Consider a write to D0,2, the new parity can be computed as follows:

P0-new = (D0,2-old XOR D0,2-new) XOR P0-old

Normal read operations require access only to one disk. Normal write operations require access to the target disk and to the parity disk.

Once any data disk fails, read and write operations require access to all disks. The corresponding parity bit and data bits are XOR'd to calculate the missing data bit.

RAID Level 5

RAID level 5 operates exaclty as does RAID level 4, expect that the parity block are distributed among the disks. This distributs the parity update traffic among the disks, alleviating the hot spot of the single parity disk. Typically the parity blocks are placed round-robin in a rotated fashion on the disks. This is known as rotated parity

Disk 0 Disk 1 Disk 2 Disk 3
D0,0 D0,1 D0,2 P0
D1,0 D1,1 P1 D1,3
D2,0 P2 D2,2 D2,3
P3 D3,1 D3,2 D3,3

P0 = D0,0 XOR D0,1 XOR D0,1

P3 = D3,1 XOR D3,2 XOR D3,3

Normal read operations require access only to one disk. Normal write operations require access to the target disk and to the disk hold the parity for that data block.
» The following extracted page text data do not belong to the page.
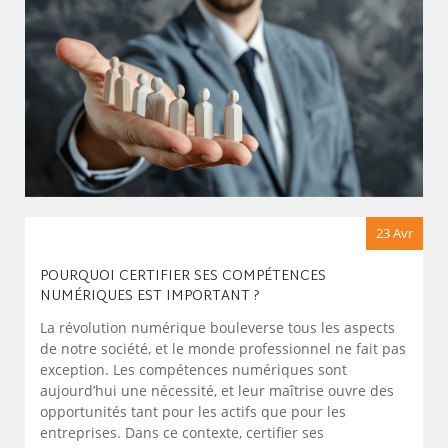
23 Avr
POURQUOI CERTIFIER SES COMPÉTENCES
NUMÉRIQUES EST IMPORTANT ?
La révolution numérique bouleverse tous les aspects
de notre société, et le monde professionnel ne fait pas
exception. Les compétences numériques sont
aujourd’hui une nécessité, et leur maîtrise ouvre des
opportunités tant pour les actifs que pour les
entreprises. Dans ce contexte, certifier ses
Once any data disk fails, read and write operations require access to all disks. The corresponding parity bit and other data bits are XOR'd to calculate the missing data bit.

RAID 6

RAID 6 is essentially identical to RAID 5, except that it incorporates two different parity blocks. This enables it to function through not only one, but two, disk failures -- for example a disk failure during the replacement and reconstruction from a prior disk failure.

As disks become larger and recovery times increase, the window of vulnerability for a second failure also increases. RAID 6 guards against this and is increasingly being seen as essential in high-reliability systems.

Hamming Distance and RAID Levels 3-6?

If we need a Hamming distance of (2D + 1) to detect a bit bit error, how can we get away with only one parity disk -- don't we need Log 2 N, as above?

Actually no. The big difference between disks and memory or a network is that we can ususally which disk has failed. Disk failures are usually catrastrophic and not transient. If we know which disk has failed, which is usually easy to figure out, we can correct a 1-bit error, given simple parity. We just set that bit to whatever it needs to be for the parity bit to be correct.